# [Task requirements]
Lift every line from the entries that includes the word "งานแล".

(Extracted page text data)
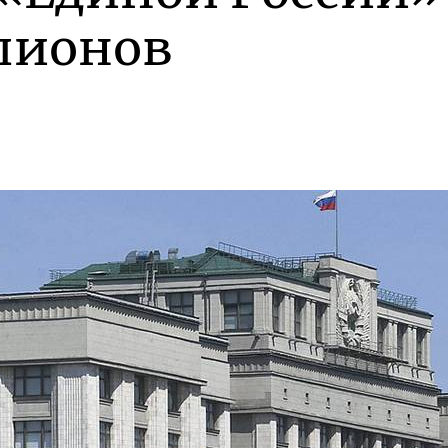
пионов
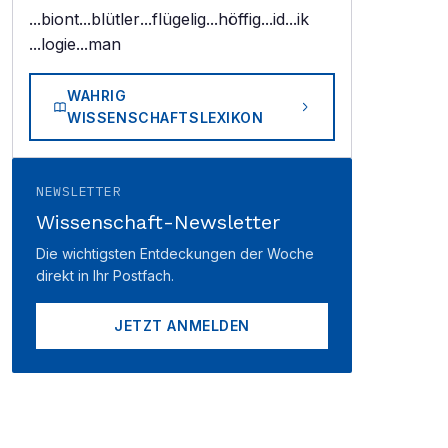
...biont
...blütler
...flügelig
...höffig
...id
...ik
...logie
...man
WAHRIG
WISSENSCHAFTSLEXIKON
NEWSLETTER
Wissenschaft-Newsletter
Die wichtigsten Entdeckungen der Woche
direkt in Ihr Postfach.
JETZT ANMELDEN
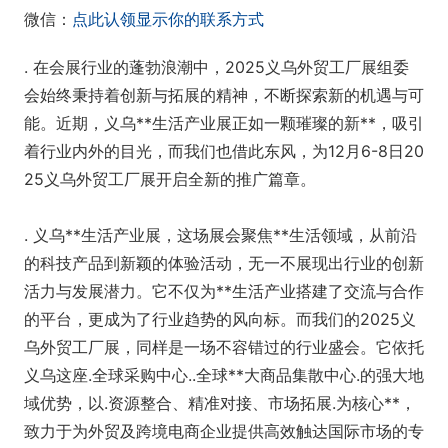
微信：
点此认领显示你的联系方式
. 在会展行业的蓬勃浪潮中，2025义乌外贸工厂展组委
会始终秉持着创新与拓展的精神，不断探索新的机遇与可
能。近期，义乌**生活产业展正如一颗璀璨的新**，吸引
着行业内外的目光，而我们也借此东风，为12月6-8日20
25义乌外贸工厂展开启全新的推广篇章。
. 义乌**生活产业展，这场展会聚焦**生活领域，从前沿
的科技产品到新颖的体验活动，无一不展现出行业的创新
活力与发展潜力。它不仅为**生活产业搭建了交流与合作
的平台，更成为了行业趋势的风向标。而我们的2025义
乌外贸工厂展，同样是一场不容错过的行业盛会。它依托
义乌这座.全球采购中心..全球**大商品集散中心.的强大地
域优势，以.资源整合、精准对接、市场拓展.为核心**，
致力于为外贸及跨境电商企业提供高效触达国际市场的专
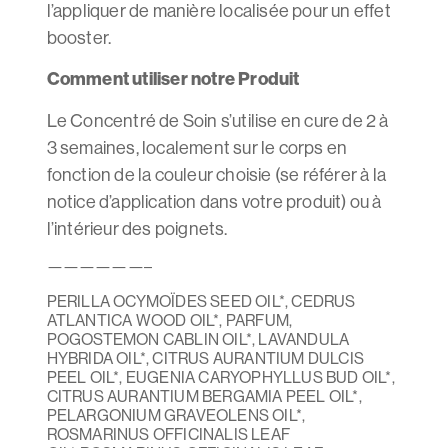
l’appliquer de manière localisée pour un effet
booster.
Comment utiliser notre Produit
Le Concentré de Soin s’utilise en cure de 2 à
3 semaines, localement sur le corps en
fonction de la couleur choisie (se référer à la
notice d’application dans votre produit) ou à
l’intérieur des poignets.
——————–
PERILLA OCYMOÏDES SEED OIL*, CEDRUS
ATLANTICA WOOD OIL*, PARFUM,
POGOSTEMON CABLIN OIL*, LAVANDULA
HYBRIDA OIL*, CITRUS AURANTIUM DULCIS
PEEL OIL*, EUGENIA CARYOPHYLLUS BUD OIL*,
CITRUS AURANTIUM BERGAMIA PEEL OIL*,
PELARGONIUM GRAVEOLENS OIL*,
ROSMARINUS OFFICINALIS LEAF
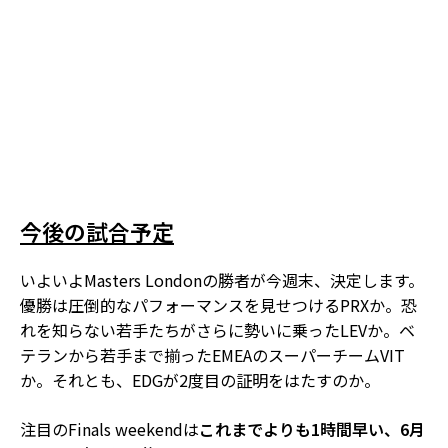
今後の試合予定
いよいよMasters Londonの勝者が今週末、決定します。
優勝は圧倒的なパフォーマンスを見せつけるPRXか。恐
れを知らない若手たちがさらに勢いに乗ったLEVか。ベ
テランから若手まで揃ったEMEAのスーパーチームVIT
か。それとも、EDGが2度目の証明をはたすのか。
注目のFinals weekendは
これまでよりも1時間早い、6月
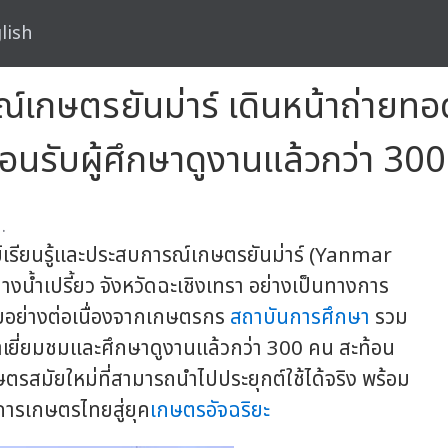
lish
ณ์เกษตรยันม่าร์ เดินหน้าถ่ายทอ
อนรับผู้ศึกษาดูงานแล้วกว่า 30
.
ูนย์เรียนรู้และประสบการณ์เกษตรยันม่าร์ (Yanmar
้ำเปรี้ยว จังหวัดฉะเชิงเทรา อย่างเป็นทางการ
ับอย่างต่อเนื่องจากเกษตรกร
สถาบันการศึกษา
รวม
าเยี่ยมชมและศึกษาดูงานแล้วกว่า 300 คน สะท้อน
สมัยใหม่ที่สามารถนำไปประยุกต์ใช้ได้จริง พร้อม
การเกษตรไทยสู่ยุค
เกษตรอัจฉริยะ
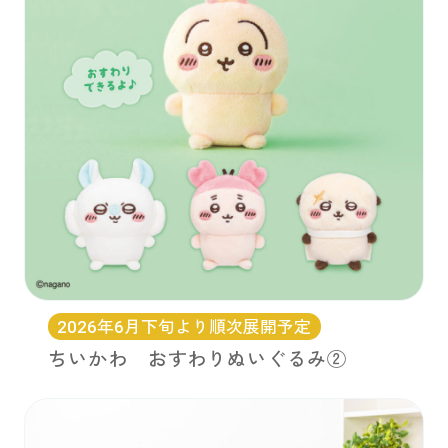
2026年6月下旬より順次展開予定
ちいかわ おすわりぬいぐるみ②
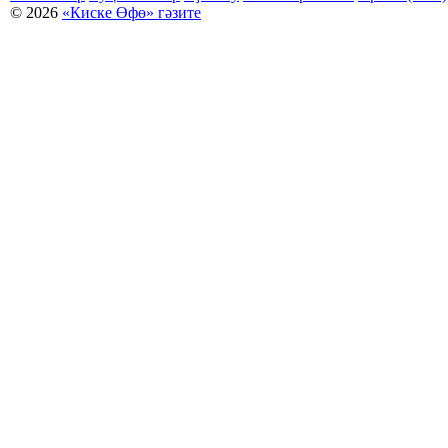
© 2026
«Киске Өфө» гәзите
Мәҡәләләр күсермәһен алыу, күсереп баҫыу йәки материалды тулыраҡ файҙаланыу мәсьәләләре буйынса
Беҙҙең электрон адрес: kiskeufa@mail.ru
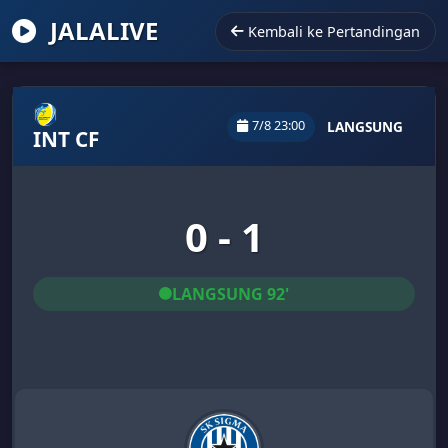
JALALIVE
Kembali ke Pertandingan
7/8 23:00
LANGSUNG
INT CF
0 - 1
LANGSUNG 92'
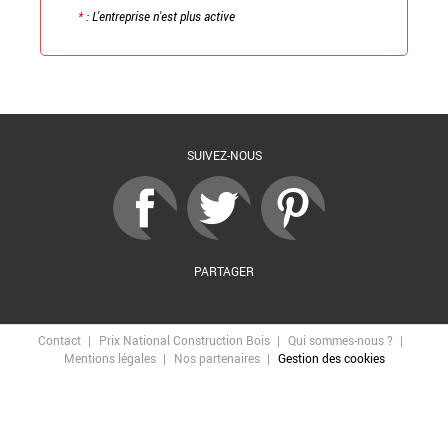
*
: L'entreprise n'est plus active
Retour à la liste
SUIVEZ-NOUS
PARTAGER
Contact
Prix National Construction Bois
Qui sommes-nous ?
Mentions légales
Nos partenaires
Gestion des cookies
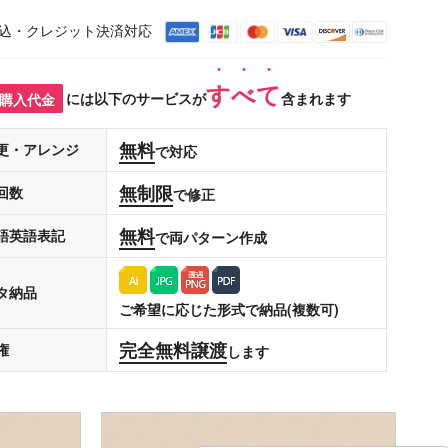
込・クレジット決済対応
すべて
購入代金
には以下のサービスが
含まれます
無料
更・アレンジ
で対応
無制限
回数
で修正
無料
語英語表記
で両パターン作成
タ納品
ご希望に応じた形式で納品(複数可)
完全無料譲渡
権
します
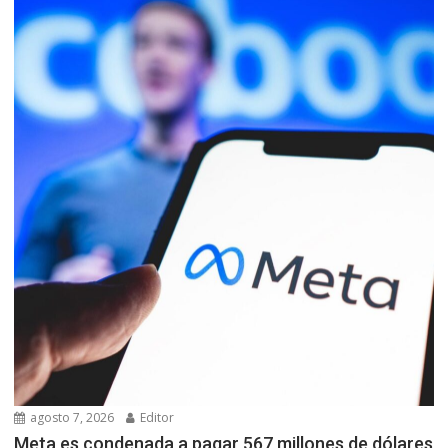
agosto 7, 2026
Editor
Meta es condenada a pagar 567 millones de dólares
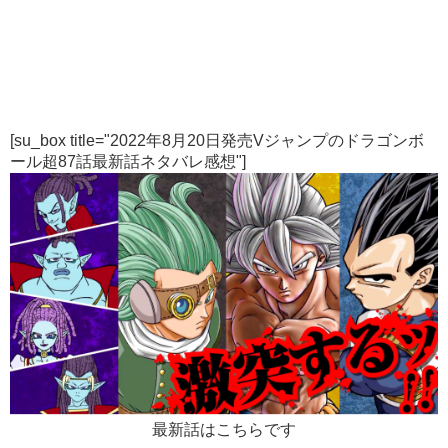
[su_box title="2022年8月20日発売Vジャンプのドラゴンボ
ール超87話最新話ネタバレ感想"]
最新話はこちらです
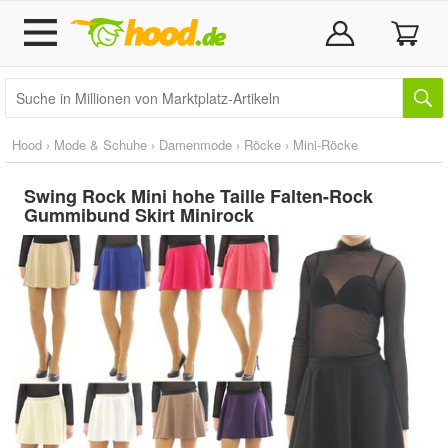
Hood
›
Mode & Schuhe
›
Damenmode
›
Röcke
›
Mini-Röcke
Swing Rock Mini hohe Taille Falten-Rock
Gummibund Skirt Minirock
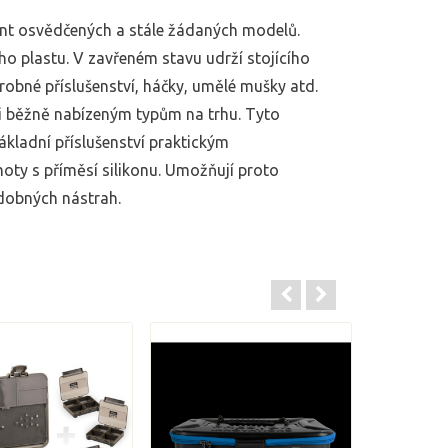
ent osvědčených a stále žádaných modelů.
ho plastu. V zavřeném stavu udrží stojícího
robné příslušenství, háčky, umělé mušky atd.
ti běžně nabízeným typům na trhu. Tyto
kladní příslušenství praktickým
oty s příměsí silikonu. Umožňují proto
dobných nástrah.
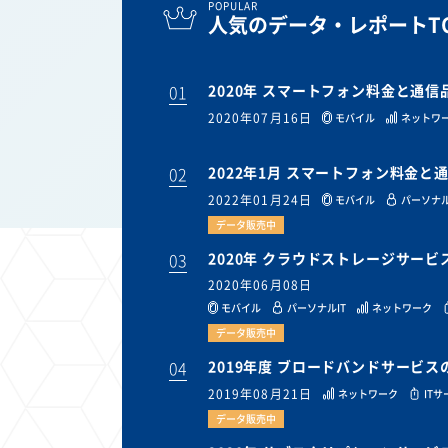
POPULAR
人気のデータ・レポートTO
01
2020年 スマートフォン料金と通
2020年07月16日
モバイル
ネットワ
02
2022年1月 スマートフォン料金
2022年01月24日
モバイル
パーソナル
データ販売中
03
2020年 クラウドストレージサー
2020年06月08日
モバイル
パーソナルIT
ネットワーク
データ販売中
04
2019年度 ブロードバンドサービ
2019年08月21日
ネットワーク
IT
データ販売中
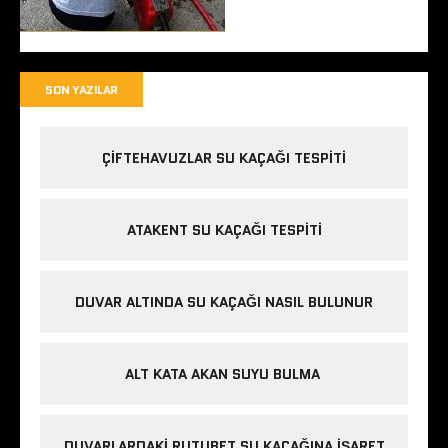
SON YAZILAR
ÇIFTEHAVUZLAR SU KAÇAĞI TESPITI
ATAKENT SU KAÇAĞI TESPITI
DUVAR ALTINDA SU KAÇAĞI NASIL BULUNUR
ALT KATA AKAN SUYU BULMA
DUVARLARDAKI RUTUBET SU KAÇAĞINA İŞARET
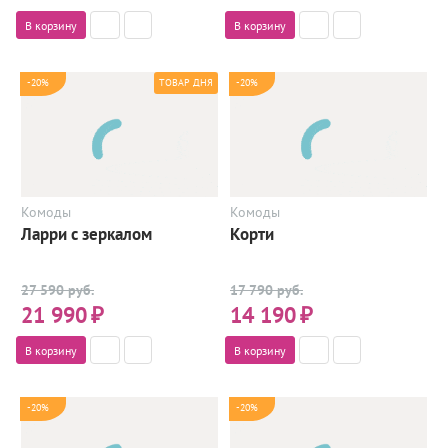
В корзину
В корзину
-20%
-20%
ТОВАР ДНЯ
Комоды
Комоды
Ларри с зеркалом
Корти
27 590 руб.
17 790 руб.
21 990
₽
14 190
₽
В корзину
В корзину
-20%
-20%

# [Task response]
อนรับผู้ศึกษาดูงานแล้วกว่า 30
าเยี่ยมชมและศึกษาดูงานแล้วกว่า 300 คน สะท้อน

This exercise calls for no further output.